Consider Intel’s profitability: profit margins exceeding 29%, return on assets of 15.4%, and ROE nearly 30%. That puts Intel near the very top of the profitability pyramid.

Then there’s “scalability,” a short-hand way of capturing the venture cap Rule of 40 stating that a company’s sales-growth rate and profit margins combined should exceed 40. Intel, with those profit margins topping 29% and year-over-year revenue growth of 23.5%, has one of the highest scalability scores on the Street.

As for Intel’s growth, that 23.5% year-over-year reading might not be the highest in the land, but it’s respectably high enough to push Intel into the upper echelon of American companies.

Finally, I’ll mention value. Consider these numbers: price to sales – less than 3x. Price to book – 2.7x. Dividend yield – 2.6%. Earnings yield - 11.4%. If you could spell “mispriced” with numbers, that’s how you’d spell it.
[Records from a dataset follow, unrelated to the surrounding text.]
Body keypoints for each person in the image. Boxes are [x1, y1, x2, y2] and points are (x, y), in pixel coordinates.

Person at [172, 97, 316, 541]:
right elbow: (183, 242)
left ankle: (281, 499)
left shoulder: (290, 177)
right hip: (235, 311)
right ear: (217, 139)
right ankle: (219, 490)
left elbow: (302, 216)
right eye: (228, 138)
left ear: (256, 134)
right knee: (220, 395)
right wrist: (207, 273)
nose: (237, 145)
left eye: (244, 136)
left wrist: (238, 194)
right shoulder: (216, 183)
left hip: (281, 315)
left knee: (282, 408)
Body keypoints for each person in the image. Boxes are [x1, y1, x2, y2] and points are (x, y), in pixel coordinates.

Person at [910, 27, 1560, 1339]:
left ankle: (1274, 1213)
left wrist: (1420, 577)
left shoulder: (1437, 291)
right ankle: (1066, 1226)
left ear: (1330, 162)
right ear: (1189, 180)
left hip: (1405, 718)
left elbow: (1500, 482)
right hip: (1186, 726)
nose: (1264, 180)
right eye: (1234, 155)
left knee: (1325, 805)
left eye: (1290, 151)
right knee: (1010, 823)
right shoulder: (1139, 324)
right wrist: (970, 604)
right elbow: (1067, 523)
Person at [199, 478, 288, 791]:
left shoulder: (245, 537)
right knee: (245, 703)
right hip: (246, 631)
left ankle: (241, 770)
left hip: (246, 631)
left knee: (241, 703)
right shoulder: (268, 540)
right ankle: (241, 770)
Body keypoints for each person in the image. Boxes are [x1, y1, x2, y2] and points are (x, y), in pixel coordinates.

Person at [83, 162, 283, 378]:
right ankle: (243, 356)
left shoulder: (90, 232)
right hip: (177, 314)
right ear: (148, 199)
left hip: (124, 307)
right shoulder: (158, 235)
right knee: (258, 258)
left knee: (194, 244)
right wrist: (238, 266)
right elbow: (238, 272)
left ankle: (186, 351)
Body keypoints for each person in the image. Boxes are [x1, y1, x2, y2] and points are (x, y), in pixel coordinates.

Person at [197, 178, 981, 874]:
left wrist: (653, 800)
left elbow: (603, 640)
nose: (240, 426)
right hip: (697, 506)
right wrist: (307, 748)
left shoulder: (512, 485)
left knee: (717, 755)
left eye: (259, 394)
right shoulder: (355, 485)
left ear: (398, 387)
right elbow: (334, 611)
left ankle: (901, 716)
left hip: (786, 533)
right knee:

Of course, if you’re looking to play the momentum game while there’s still a momentum game to play, Intel won’t excite you (I’ll have a tech momentum story for you soon). But if you’re looking to build a portfolio of high-quality, high-growth, fairly valued/mispriced companies that are likely to better weather the next market downturn, a World According to Garp portfolio of pre-disastered growth stocks – anchored by Intel – might not be such a bad way to go.